Intimidazione Roccisano: “anche la solidarietà è in spending review”

roccisano“Osservando i quotidiani locali, non si è potuto far a meno di notare in questi giorni la copiosa mole di articoli e messaggi di solidarietà che la politica calabrese ha indirizzato verso l’Assessore Federica Roccisano, vittima di un atto incendiario perpetrato nei confronti della rispettiva autovettura. Un atto barbarico che è giusto ripudiare e non è mancata a tal fine neanche l’opinione di qualche politico, che vestitosi per l’occasione da magistrato, ha dichiarato che l’evento è frutto di una intimidazione della ‘ndrangheta”. Lo afferma in una nota Fabio Putortì portavoce del M.I.T.I. Lega Sud (Movimento Italiano di Tutela e Integrazione).

“In ogni caso è stato di conforto vedere che una concitata vicinanza è stata promossa anche da parte di un considerevole numero di associazioni e di enti privati operanti nel territorio calabrese, così come non sono tardati a farsi sentire dei messaggi di sostegno da parte dei dirigenti della Pubblica Amministrazione. Tutto ciò si spera sia servito a rincuorare un poco la dott.ssa Roccisano, la quale ha dichiarato di voler continuare ad adempiere ai suoi doveri di Assessore alla scuola, lavoro, welfare e politiche giovanili della Regione Calabria”.

“In effetti io credo che in casi simili la solidarietà dovrebbe essere un dovere, dico dovrebbe in quanto ahimè anche questa volta la spending review ha messo il proprio zampino, costringendo il sistema socio-politico calabrese a dover fare una pragmatica scelta. Sembra assurdo crederci, ma è proprio così, tanto che effettuando una comparazione sui recenti avvenimenti, si può notare come il Procuratore Gratteri, il quale poco tempo prima ha visto coinvolta la propria famiglia in una minaccia mafiosa, proprio a causa della spending review, non ha potuto ricevere la dovuta e diffusa solidarietà da parte di tutte le forze politiche di destra e di sinistra.
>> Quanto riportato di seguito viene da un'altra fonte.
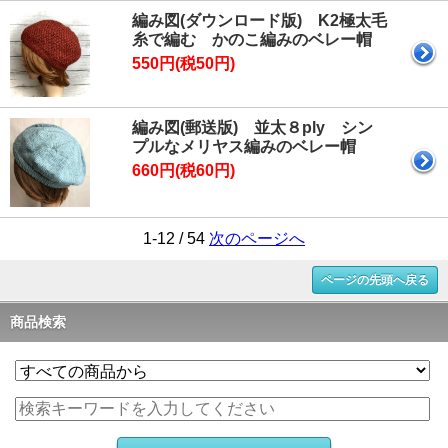
編み図(ダウンロード版) K2極太毛
糸で編む かのこ編みのベレー帽
550円(税50円)
編み図(郵送版) 並太８ply シン
プルなメリヤス編みのベレー帽
660円(税60円)
1-12 / 54
次のページへ
ページの先頭へ戻る
商品検索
Ma lo stesso taglio si è dovuto applicare purtroppo anche nei confronti dell’Azienda Federico e dei suoi dipendenti, nella recente vicenda in cui sono stati bruciati ben 14 autobus di linea che espletavano un servizio di pubblica utilità”.

“In ragione di tali restrizioni, non me ne voglia la maggioranza risparmiatrice della politica calabrese, se in qualità di libero cittadino privato, oltre alla dott.ssa Roccisano, offro la mia chiara e sonora solidarietà anche verso quei magistrati e quelle forze dell’ordine che ogni giorno sono in prima fila per la lotta alla criminalità organizzata, verso gli imprenditori e commercianti che sono vessati puntualmente da minacce e intimidazioni, verso quei cronisti che non si piegano di fronte a nessuno, ma soprattutto verso tutti quei cittadini onesti ormai in preda alla disperazione, che proprio in questi giorni, mentre le telecamere si concentrano su chi declama la ripresa, si stanno riversando nelle piazze e nei Palazzi Istituzionali del nostro territorio, lamentando di non poter continuare a sopravvivere senza un lavoro, senza servizi e con una tassazione asfissiante, il tutto mentre l’ISTAT registra in Calabria il più alto tasso di povertà di tutta l’Europa”.

“In conclusione quindi si può affermare che è doveroso manifestare il proprio sostegno verso un politico che opera diligentemente, ma non è meno doveroso star vicino CONCRETAMENTE a quella parte onesta della Calabria che ha tanta voglia di riscatto ma che puntualmente si ritrova vittima dei soliti giochi di potere”.